Un monopole d’exploitation

Venant corroborer certains clichés sur la Russie, les premiers à en profiter sont quelques oligarques proches du Kremlin et dirigeants de l’entreprise publique Alrosa. Cette entreprise fondée en 1992 est la deuxième entreprise diamantifère mondiale après De Beers et contrôle 97% de la production russe. Aujourd’hui, le gouvernement fédéral russe détient 32% des parts d’Alrosa, la majorité étant détenue par le gouvernement régional iakoute. Pourtant c’est bien le Kremlin qui contrôle cette société.

Le Kremlin et les diamants

Le Kremlin se contente simplement de placer ses pions. Ainsi on retrouve de nombreux membres du gouvernement dans le conseil d’administration d’Alrosa : en 2006, le ministre russe des finances, Alexei Kudrin, occupe le poste de PDG. Et pour placer ses fidèles, tous les coups sont permis. En 2002, Viacheslav Chtirov est élu président de la République de Iakoutie… alors qu’il est à la tête d’Alrosa. Des élections sans surprise orchestrées, à plus de 6.000 km de la capitale iakoute, par le Kremlin. Moscou n’a cessé d’intervenir pour évincer le président sortant, Mikhaïl Nikolayev. Ainsi fin 2001, Vladimir Poutine n’hésite-t-il pas à forcer la main à Nikolayev, lors d’une conférence sur l’industrie diamantaire russe, pour que celui-ci se retire des élections. Ce qu’il fera 2 jours plus tard en n’oubliant pas d’appeler ses électeurs à voter pour son rival… sans commentaire.

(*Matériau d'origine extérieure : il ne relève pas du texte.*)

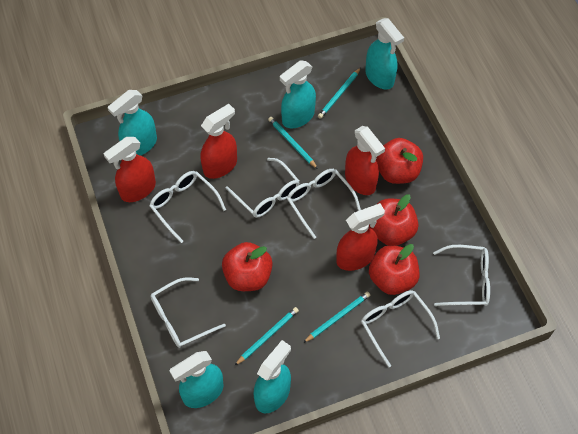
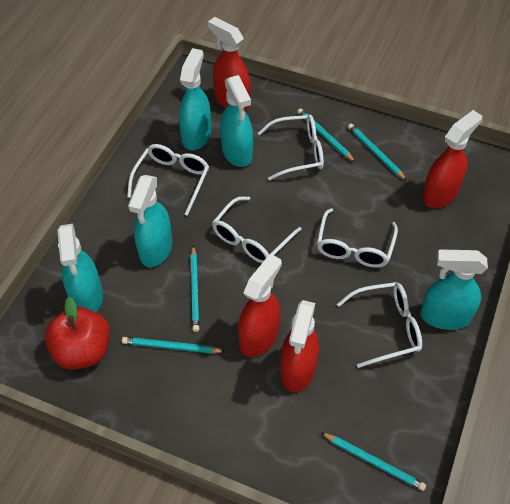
red apple: 4 -> 1
turquoise pencil: 4 -> 5
white glasses: 6 -> 5

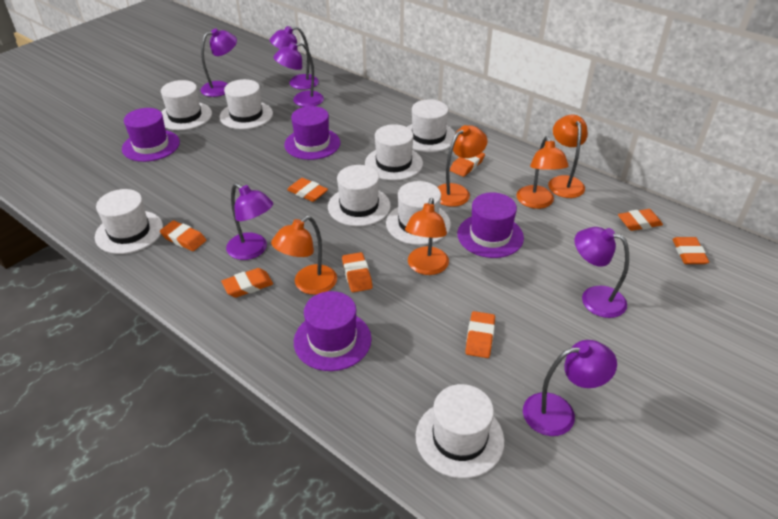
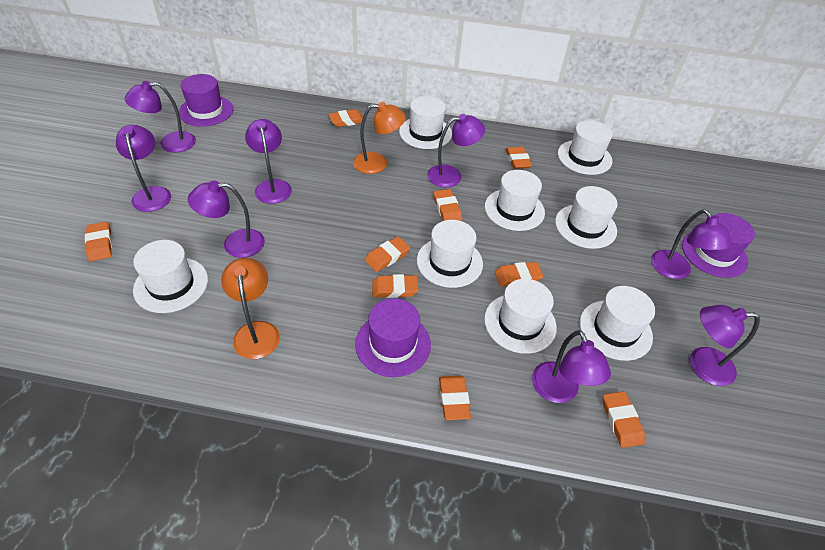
orange eraser: 8 -> 9
orange lamp: 5 -> 2
purple hat: 4 -> 3
purple lamp: 6 -> 8

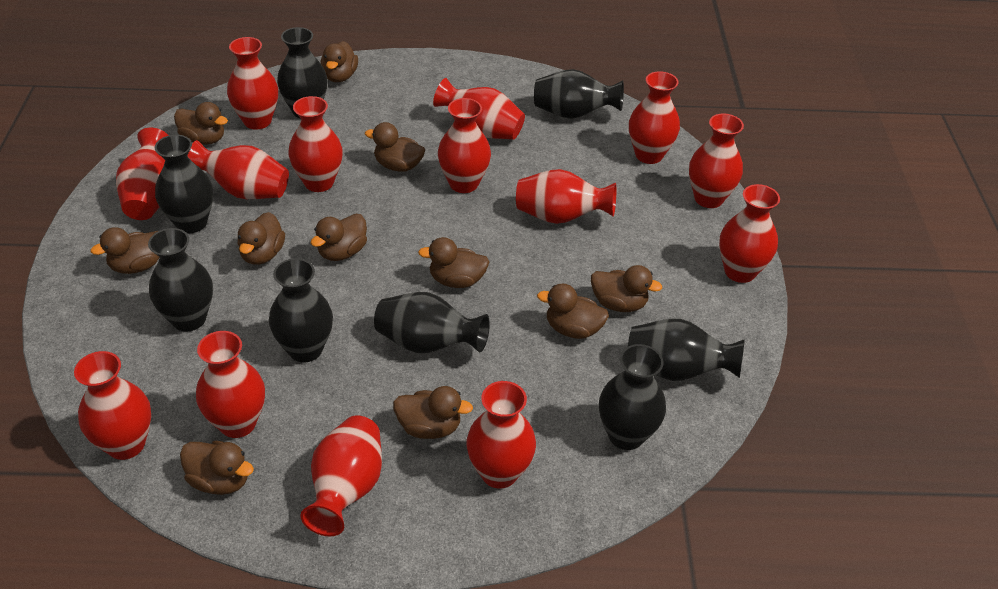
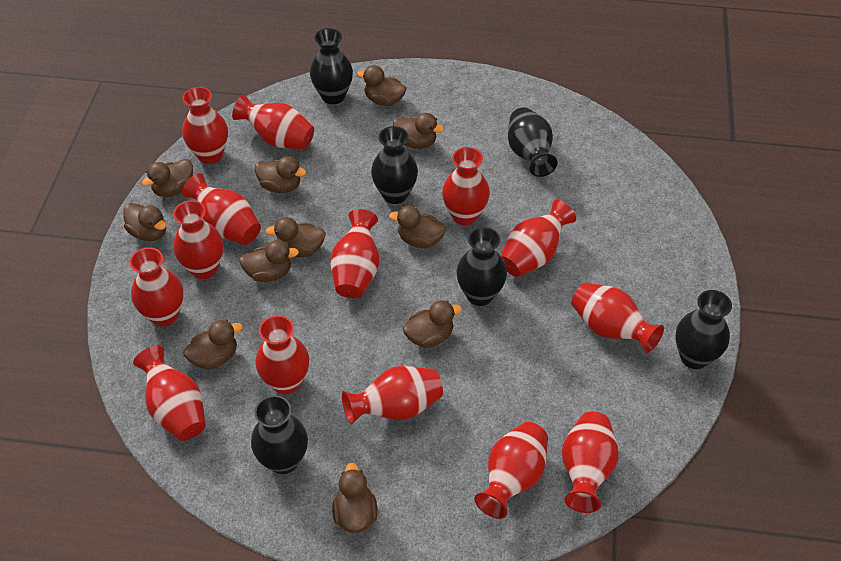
black vase: 8 -> 6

Pourtant tout n’est pas si noir…

D’abord parce que Vladimir Poutine fait tout pour stabiliser le marché du diamant mondial tout en assurant à la Russie des revenus conséquents. En témoignent les accords commerciaux conclus en 2006 entre Alrosa et le géant De Beers salué par Poutine. L’entreprise sud-africaine s’est en effet engagée à acheter à son homologue russe pour 4 milliards de dollars de diamants bruts. Mais ce n’est pas tout : ce contrat autorise surtout Alrosa à vendre librement près de la moitié de sa production de pierres précieuses ce qu’elle ne pouvait pas faire auparavant. De Beers a donc perdu son monopole sur les exportations de diamants russes. Cela signifie également dans les faits la légalisation d’un commerce « sous-marin » de petits diamants. Jusqu’à présent, une partie des diamants iakoutes était en effet exportée par certains distributeurs russes sous de faux labels, vers de grands centres de taille étrangers, et principalement indiens. Par ailleurs, la politique diamantaire de Poutine diffère de celle de son prédécesseur. Pour s’assurer un soutien politique fiable en Iakoutie, Eltsine avait permis au président iakoute sortant, Nikolayev, de détourner des fonds de la société Alrosa. Au total, les montants détournés avoisinent 15% des bénéfices. A l’inverse, la politique de Poutine semble viser à limiter cette corruption, et, on l’a vu, à resserrer le contrôle de Moscou sur les revenus diamantaires. Ce qui est vu positivement par la population russe.